Analysis of the collected data found that roughly equal proportions of respondents chose lower-level and higher-level responses, with only 1.5 percent choosing violence. The researchers found substantial differences between lower- and higher-level responses associated with marital status, education and rurality. Those who chose higher-level responses were more likely to be married, have lower education levels, be unemployed or live in a rural area. Additionally, those who reported that violence was their preferred option were more likely to be younger, male and have a higher income. Those who reported higher-level responses also had lower levels of trust in physicians and lower perceptions of health care quality.
The findings of this study point to factors that may drive increased violence against health care workers. Reduced levels of trust in medical providers appear to be a crucial part of this trend. Thus, repairing patient-provider relationships may help reduce violence. Additionally, higher-income patients being more likely to resort to violence may be related to unrealistic expectations among that group; however, the researchers note that further study is needed to explore this phenomenon.

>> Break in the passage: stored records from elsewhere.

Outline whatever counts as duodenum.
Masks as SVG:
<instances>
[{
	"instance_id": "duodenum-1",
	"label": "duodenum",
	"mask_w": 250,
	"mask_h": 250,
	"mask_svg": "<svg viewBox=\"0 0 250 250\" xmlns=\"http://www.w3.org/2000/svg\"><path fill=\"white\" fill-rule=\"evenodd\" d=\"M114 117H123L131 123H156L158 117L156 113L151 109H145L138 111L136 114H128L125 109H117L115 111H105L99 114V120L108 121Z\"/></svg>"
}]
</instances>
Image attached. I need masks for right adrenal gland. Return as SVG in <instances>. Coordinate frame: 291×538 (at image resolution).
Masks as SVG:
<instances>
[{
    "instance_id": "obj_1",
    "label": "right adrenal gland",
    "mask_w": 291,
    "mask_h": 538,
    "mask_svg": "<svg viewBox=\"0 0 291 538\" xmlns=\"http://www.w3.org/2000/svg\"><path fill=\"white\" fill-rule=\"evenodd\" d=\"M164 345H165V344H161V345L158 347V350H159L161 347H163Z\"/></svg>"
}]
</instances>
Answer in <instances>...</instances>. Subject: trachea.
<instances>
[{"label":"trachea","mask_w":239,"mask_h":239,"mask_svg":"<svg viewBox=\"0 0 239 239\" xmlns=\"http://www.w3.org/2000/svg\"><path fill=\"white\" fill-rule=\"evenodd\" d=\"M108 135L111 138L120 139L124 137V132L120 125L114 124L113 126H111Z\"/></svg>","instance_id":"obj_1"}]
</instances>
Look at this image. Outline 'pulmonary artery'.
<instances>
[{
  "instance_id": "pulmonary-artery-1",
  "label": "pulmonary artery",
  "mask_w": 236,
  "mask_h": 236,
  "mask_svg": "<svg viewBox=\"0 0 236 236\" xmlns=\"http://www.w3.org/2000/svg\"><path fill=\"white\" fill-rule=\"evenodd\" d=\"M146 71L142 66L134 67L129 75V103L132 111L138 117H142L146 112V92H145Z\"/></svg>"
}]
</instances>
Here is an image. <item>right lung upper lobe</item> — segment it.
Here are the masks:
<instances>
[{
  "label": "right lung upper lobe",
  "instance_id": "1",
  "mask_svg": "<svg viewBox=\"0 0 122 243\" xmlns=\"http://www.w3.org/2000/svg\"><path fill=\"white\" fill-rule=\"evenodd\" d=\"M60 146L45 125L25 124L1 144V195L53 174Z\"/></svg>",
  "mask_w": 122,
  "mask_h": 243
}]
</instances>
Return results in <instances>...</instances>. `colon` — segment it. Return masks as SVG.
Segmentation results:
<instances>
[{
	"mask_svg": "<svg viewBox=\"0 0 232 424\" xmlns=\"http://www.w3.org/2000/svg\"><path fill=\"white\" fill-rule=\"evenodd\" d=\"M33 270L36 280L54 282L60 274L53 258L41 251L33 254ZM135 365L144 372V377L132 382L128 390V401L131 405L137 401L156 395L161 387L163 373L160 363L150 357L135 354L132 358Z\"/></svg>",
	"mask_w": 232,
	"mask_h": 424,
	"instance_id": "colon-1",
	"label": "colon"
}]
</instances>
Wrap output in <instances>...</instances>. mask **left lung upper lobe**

The researchers also note a few limitations to their study. Survey responses on life satisfaction were skewed toward the satisfied end of the scale, which could indicate a selection bias. There may have also been a reporting bias as only respondents who could speak and read Mandarin were chosen. Lastly, the self-reported nature of the survey could introduce additional bias as could respondents being hesitant to report a tendency toward violence. Further research that addresses these limitations will be needed to gain a clearer picture.
Despite these limitations, this study sheds light on who is more likely to engage in violent acts against medical workers and gives clues on how to address this problem. Improving the quality of care, health care system capacity and levels of trust will be crucial. Efforts to reduce violence will need to involve people and organizations at every level and address the root causes of violence. This study acts as an initial step toward further research and policy work to solve the problem of workplace violence aimed at health care workers.